Objective: Write out everything in the arm coordination passage from "The IdC was" down to "called catch-up stroke.".

Given passage:
The IdC is a measure of arm coordination in freestyle. Specifically, the IdC indicates if the arm coordination is less effective by producing gaps in propulsion or if the arm coordination is more effective by producing a more consistent source of propulsion. The main benefit of more continuous propulsion is faster swimming.

An effective freestyle with “no gaps in propulsion” has been supported by research since at least 1955 (Counsilman). Since then, numerous other studies concluded that gaps in propulsion were counterproductive and should, in fact, be considered a technique error (e.g., Chollet, Millet, Lerda, Hue, & Chatard, 2003; Schnitzler, Ernwein, Seifert, & Chollet, 2006; Seifert, Boulesteix, & Chollet, 2003).

The IdC was developed in 2000 to quantify the relative position of the arms throughout the stroke cycle, (Chollet, Chalies, & Chatard). A zero IdC occurs when one hand begins to pull at the same time that the opposite hand completes the push (middle image). With a zero IdC, the arms are in opposition throughout the stroke cycle.

Index of Arm Coordination

A negative IdC occurs when the entry arm does not begin to pull when the opposite arm completes the push (top image). The failure of the entry arm to begin to pull causes gaps in propulsion. A negative IdC is also called catch-up stroke.

A positive IdC occurs when the entry arm begins to pull before the opposite arm completes the push (bottom image). A positive IdC is also called superposition, as there is an overlap in arm propulsion for a more continuous source of propulsion.

The science overwhelming supports a positive IdC for the fastest swimming. Yet, swimmers are almost always using a negative IdC, often -5% to -10% and even lower. A swimmer cannot maximize velocity with a negative IdC.

Records shown:
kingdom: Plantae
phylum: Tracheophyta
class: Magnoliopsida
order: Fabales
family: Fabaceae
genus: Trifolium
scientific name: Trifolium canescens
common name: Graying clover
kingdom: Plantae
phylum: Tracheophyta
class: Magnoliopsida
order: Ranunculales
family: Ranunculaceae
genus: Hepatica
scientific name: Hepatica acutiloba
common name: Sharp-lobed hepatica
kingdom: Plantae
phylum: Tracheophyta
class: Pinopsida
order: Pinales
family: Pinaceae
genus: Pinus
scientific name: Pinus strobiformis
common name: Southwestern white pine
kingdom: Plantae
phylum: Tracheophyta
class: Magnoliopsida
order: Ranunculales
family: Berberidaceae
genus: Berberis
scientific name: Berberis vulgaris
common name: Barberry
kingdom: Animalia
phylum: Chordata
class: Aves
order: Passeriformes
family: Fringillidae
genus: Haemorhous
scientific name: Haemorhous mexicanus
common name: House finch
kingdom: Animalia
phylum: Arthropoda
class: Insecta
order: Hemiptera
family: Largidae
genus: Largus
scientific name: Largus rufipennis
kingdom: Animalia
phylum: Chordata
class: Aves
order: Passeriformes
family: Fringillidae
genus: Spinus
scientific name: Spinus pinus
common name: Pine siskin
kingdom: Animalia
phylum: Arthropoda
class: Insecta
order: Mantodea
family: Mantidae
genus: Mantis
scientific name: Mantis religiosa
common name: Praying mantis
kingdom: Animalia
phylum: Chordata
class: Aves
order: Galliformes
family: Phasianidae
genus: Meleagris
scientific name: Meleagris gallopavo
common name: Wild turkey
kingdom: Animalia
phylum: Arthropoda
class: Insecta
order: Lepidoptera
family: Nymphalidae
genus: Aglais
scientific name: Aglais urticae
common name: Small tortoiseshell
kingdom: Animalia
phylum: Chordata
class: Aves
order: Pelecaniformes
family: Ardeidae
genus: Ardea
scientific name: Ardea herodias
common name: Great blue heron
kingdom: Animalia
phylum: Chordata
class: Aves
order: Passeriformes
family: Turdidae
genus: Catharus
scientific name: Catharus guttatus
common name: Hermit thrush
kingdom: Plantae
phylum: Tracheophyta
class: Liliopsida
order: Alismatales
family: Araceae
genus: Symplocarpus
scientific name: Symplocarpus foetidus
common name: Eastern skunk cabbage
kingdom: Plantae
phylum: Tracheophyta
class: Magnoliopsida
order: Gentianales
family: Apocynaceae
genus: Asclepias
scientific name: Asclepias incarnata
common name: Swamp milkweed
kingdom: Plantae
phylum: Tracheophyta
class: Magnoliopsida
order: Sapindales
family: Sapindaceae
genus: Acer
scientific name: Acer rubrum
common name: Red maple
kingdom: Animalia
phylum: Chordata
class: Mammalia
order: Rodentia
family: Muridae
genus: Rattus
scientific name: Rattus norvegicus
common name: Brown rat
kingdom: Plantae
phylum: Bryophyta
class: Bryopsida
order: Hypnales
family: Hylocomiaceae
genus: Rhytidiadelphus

Output of the task:
The IdC was developed in 2000 to quantify the relative position of the arms throughout the stroke cycle, (Chollet, Chalies, & Chatard). A zero IdC occurs when one hand begins to pull at the same time that the opposite hand completes the push (middle image). With a zero IdC, the arms are in opposition throughout the stroke cycle.

Index of Arm Coordination

A negative IdC occurs when the entry arm does not begin to pull when the opposite arm completes the push (top image). The failure of the entry arm to begin to pull causes gaps in propulsion. A negative IdC is also called catch-up stroke.